Em conversas reservadas, interlocutores próximos ao clã Bolsonaro sugeriram que o Supremo encerre investigações que ainda não resultaram em denúncia formal. “O Supremo deveria encerrar inquéritos que não resultaram em denúncia, mas prefere deixar todo mundo pendurado no anzol, o que só dá força ao Eduardo e ao Paulo Figueiredo”, afirmou um aliado de Bolsonaro com trânsito no meio jurídico.
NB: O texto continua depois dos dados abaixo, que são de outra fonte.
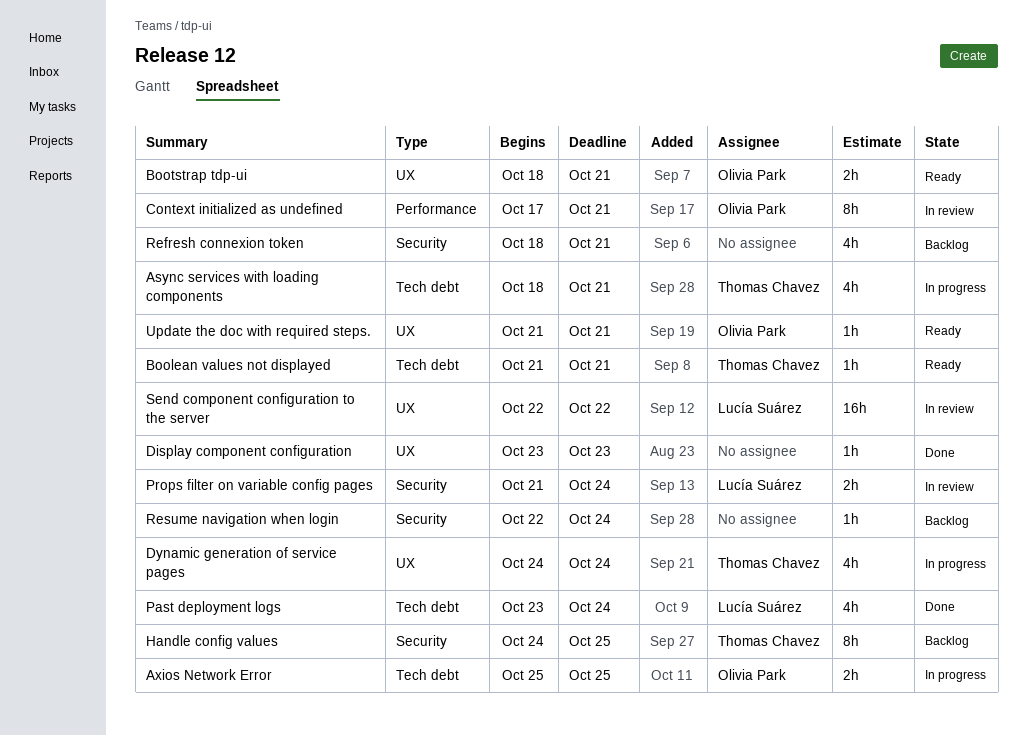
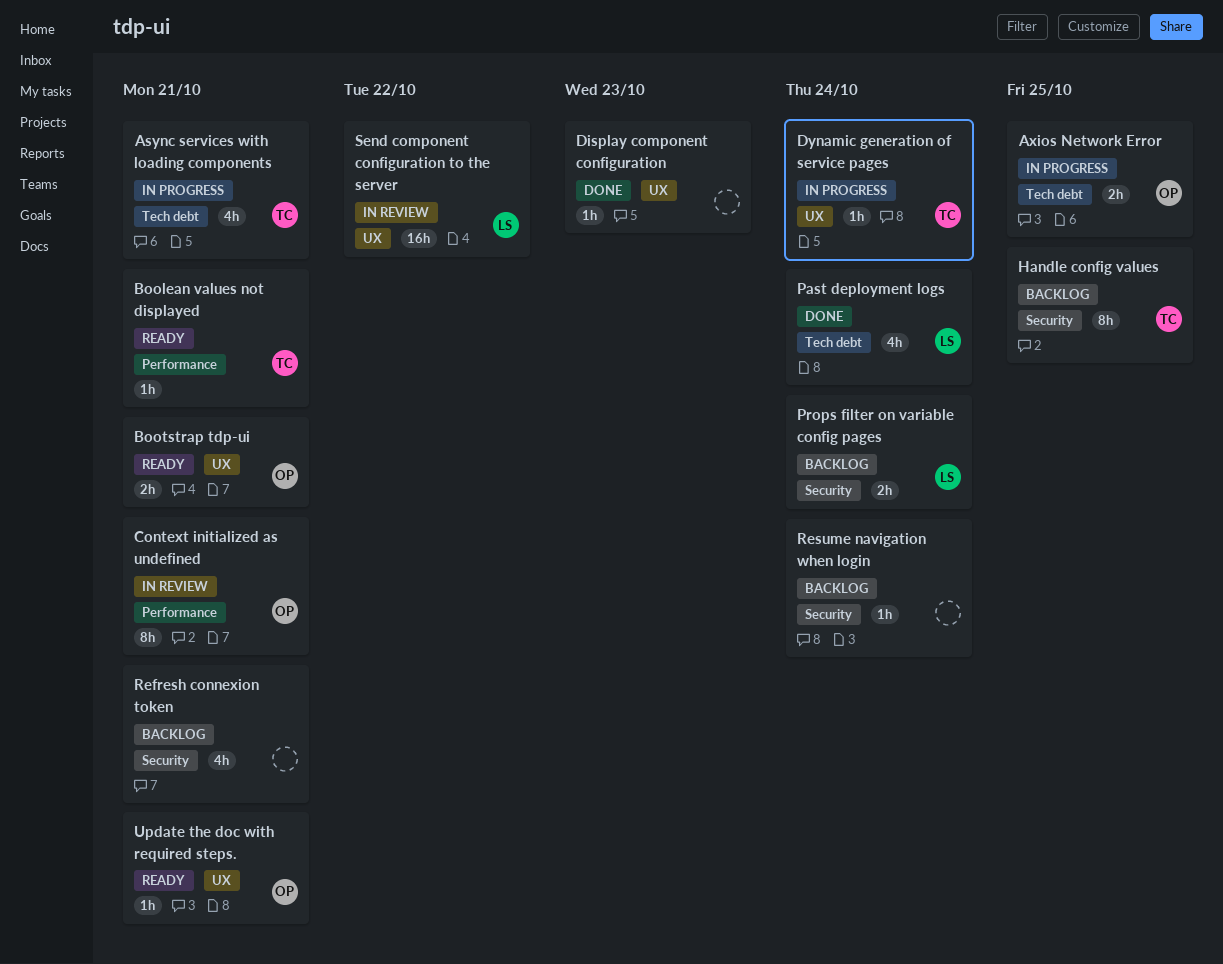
Boolean values not displayed, label: Tech debt -> Performance
Dynamic generation of service pages, estimate: 4h -> 1h
Props filter on variable config pages, status: In review -> Backlog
Outro reforçou: “Era só encerrar o que tem de ser encerrado para esvaziar essa maluquice do Eduardo com o Paulo Figueiredo.”

Os comentários se referem a duas investigações que mantêm pressão sobre o ex-presidente e seu entorno: o caso das joias sauditas e o inquérito das fake news. Este último foi aberto em março de 2019 pelo então presidente do STF, ministro Dias Toffoli, para apurar ameaças e ofensas a integrantes da Corte. Ambas as investigações estão sob a relatoria do ministro Alexandre de Moraes, um dos principais alvos das ações de Eduardo e Figueiredo nos Estados Unidos.

Segundo interlocutores, as sanções defendidas pelo grupo bolsonarista foram articuladas em retaliação ao julgamento da trama golpista, que resultou na condenação de Bolsonaro a 27 anos e três meses de prisão.

Apesar das pressões, ministros do Supremo têm indicado que não há disposição para ceder. Nos bastidores, afirmam que a ofensiva internacional dos bolsonaristas apenas reforça a convicção de que não é o momento de gestos conciliatórios. “Não existe intenção de concessão em casos dessa gravidade”, disse um magistrado sob reserva.

Em dezembro do ano passado, Moraes prorrogou o inquérito das fake news por 180 dias para concluir apurações sobre o financiamento e a atuação do chamado “gabinete do ódio”, criado no Palácio do Planalto durante o governo Bolsonaro. O caso corre sob sigilo.

Atualmente, o ex-presidente cumpre prisão domiciliar no inquérito que apura coação no curso do processo da trama golpista. E, se depender do Supremo, os aliados de Bolsonaro continuarão esperando indefinidamente por qualquer gesto de pacificação.